The CBC and Dechausay worked really hard to bridge the worlds of theatre and film in order for 21 Black Futures to come together, said Otu. It was “truly a crash-course in film making” for many of the artists, although some, like Codrington had acted or written for television and film before.
Working with this new art form is an exciting opportunity for artistic growth, said Akin. “What’s going to be interesting is, all these people who have explored this form, will they pursue it [after the pandemic]?”
“The whole project is for people to continue to open their eyes and open their ideas of what Blackness really is,” said Otu. She wants people to see “the diversity of what the Black experience really is and what Black futures can look like.”

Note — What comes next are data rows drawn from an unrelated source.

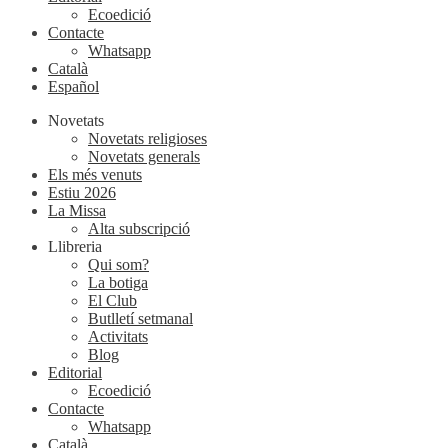
Ecoedició
Contacte
Whatsapp
Català
Español
Novetats
Novetats religioses
Novetats generals
Els més venuts
Estiu 2026
La Missa
Alta subscripció
Llibreria
Qui som?
La botiga
El Club
Butlletí setmanal
Activitats
Blog
Editorial
Ecoedició
Contacte
Whatsapp
Català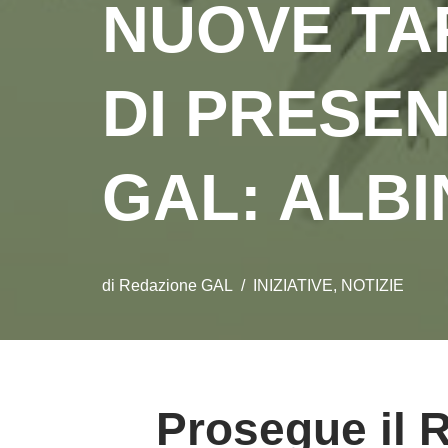
NUOVE TA
DI PRESEN
GAL: ALBI
di
Redazione GAL
INIZIATIVE
,
NOTIZIE
Prosegue il R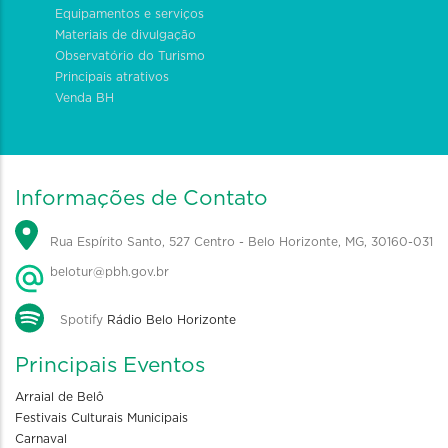
Equipamentos e serviços
Materiais de divulgação
Observatório do Turismo
Principais atrativos
Venda BH
Informações de Contato
Rua Espírito Santo, 527 Centro - Belo Horizonte, MG, 30160-031
belotur@pbh.gov.br
Spotify
Rádio Belo Horizonte
Principais Eventos
Arraial de Belô
Festivais Culturais Municipais
Carnaval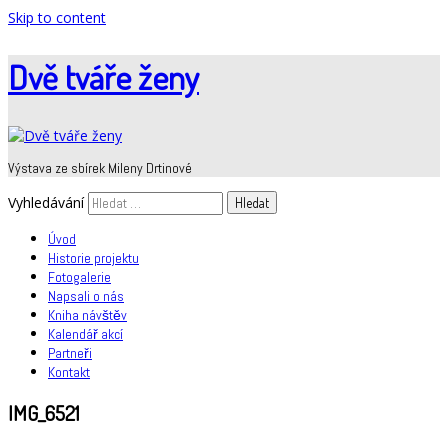
Skip to content
Dvě tváře ženy
Výstava ze sbírek Mileny Drtinové
Vyhledávání
Úvod
Historie projektu
Fotogalerie
Napsali o nás
Kniha návštěv
Kalendář akcí
Partneři
Kontakt
IMG_6521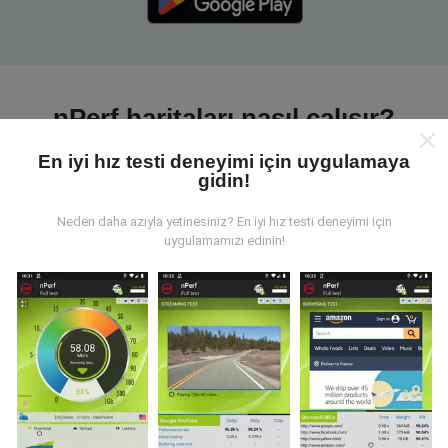
nPerf haritaları nasıl çalışır?
En iyi hız testi deneyimi için uygulamaya
gidin!
Neden daha azıyla yetinesiniz? En iyi hız testi deneyimi için
uygulamamızı edinin!
Veriler nereden geliyor?
Veriler, nPerf uygulamasının kullanıcıları tarafından
gerçekleştirilen testlerden toplanmıştır. Bunlar, gerçek
koşullarda, doğrudan sahada yapılan testlerdir. Siz de
dahil olmak istiyorsanız, tüm yapmanız gereken nPerf
uygulamasını akıllı telefonunuza indirmek.
Ne kadar
fazla veri varsa, haritalar o kadar kapsamlı olur!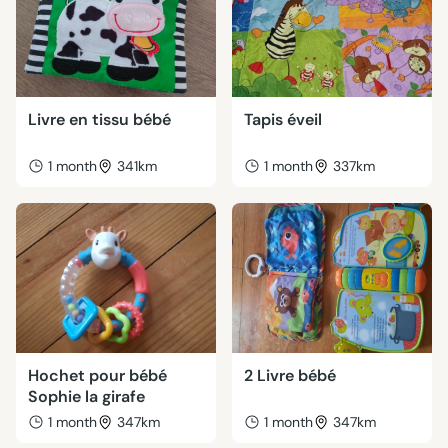
Livre en tissu bébé
Tapis éveil
1 month
341km
1 month
337km
Hochet pour bébé
2 Livre bébé
Sophie la girafe
1 month
347km
1 month
347km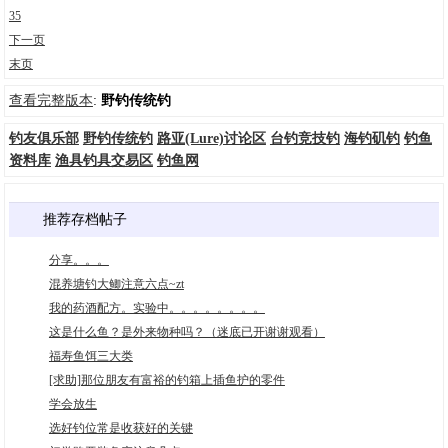
35
下一页
末页
查看完整版本
:
野钓传统钓
钓友俱乐部
野钓传统钓
路亚(Lure)讨论区
台钓竞技钓
海钓矶钓
钓鱼
资料库
渔具钓具交易区
钓鱼网
推荐存档帖子
分享。。。
混养塘钓大鲫注意六点~zt
我的药酒配方。实验中。。。。。。。。
这是什么鱼？是外来物种吗？（迷底已开谢谢观看）
福寿鱼饵三大类
[求助]那位朋友有富裕的钓箱上插鱼护的零件
学会放生
选好钓位常是收获好的关键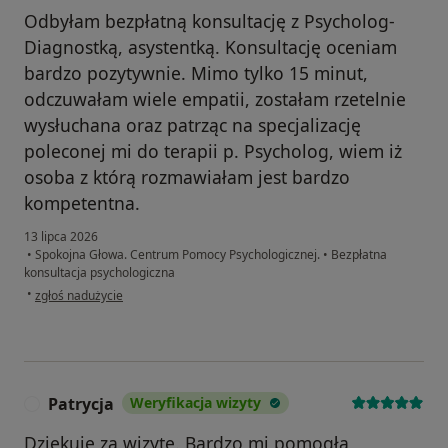
Odbyłam bezpłatną konsultację z Psycholog-
Diagnostką, asystentką. Konsultację oceniam
bardzo pozytywnie. Mimo tylko 15 minut,
odczuwałam wiele empatii, zostałam rzetelnie
wysłuchana oraz patrząc na specjalizację
poleconej mi do terapii p. Psycholog, wiem iż
osoba z którą rozmawiałam jest bardzo
kompetentna.
13 lipca 2026
•
Spokojna Głowa. Centrum Pomocy Psychologicznej.
•
Bezpłatna
konsultacja psychologiczna
w opinii użytkownika Edyta
•
zgłoś nadużycie
Patrycja
Weryfikacja wizyty
P
Dziękuję za wizytę. Bardzo mi pomogła,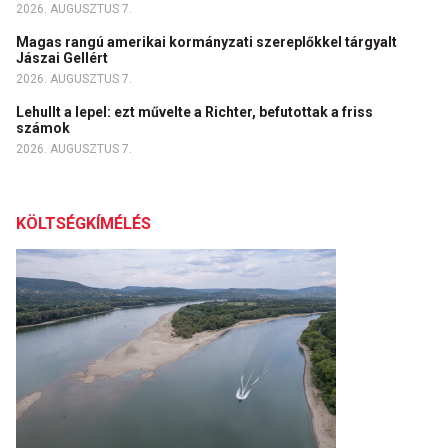
2026. AUGUSZTUS 7.
Magas rangú amerikai kormányzati szereplőkkel tárgyalt
Jászai Gellért
2026. AUGUSZTUS 7.
Lehullt a lepel: ezt művelte a Richter, befutottak a friss
számok
2026. AUGUSZTUS 7.
KÖLTSÉGKÍMÉLÉS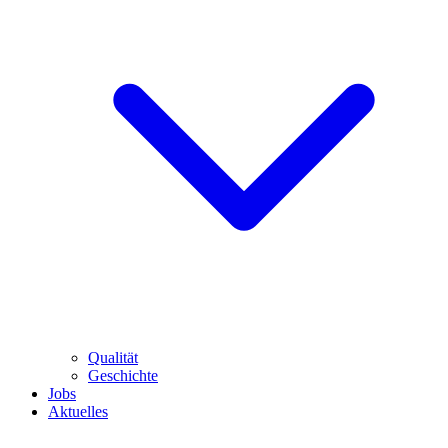
Qualität
Geschichte
Jobs
Aktuelles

Dechausay said he sees the series as helping to move Canada forward in a big way. “For playwrights and performers especially, this past year has destroyed them,” said Dechausay. “This endeavour picked up all of those pieces and rebuilt them from the ground up.”
Otu hopes that Obsidian can partner with CBC Arts again in the future, but she said for now they are focused on celebrating what they have created and watching the pieces come out over the course of February. Canadians can watch all 21 monodramas, as they are released on CBC Gem for free.
Looking ahead, Codrington asked, “what would happen if this happened again with a new prompt or another group of Black artists that get to interpret their idea of 21 Black Futures in 2022?”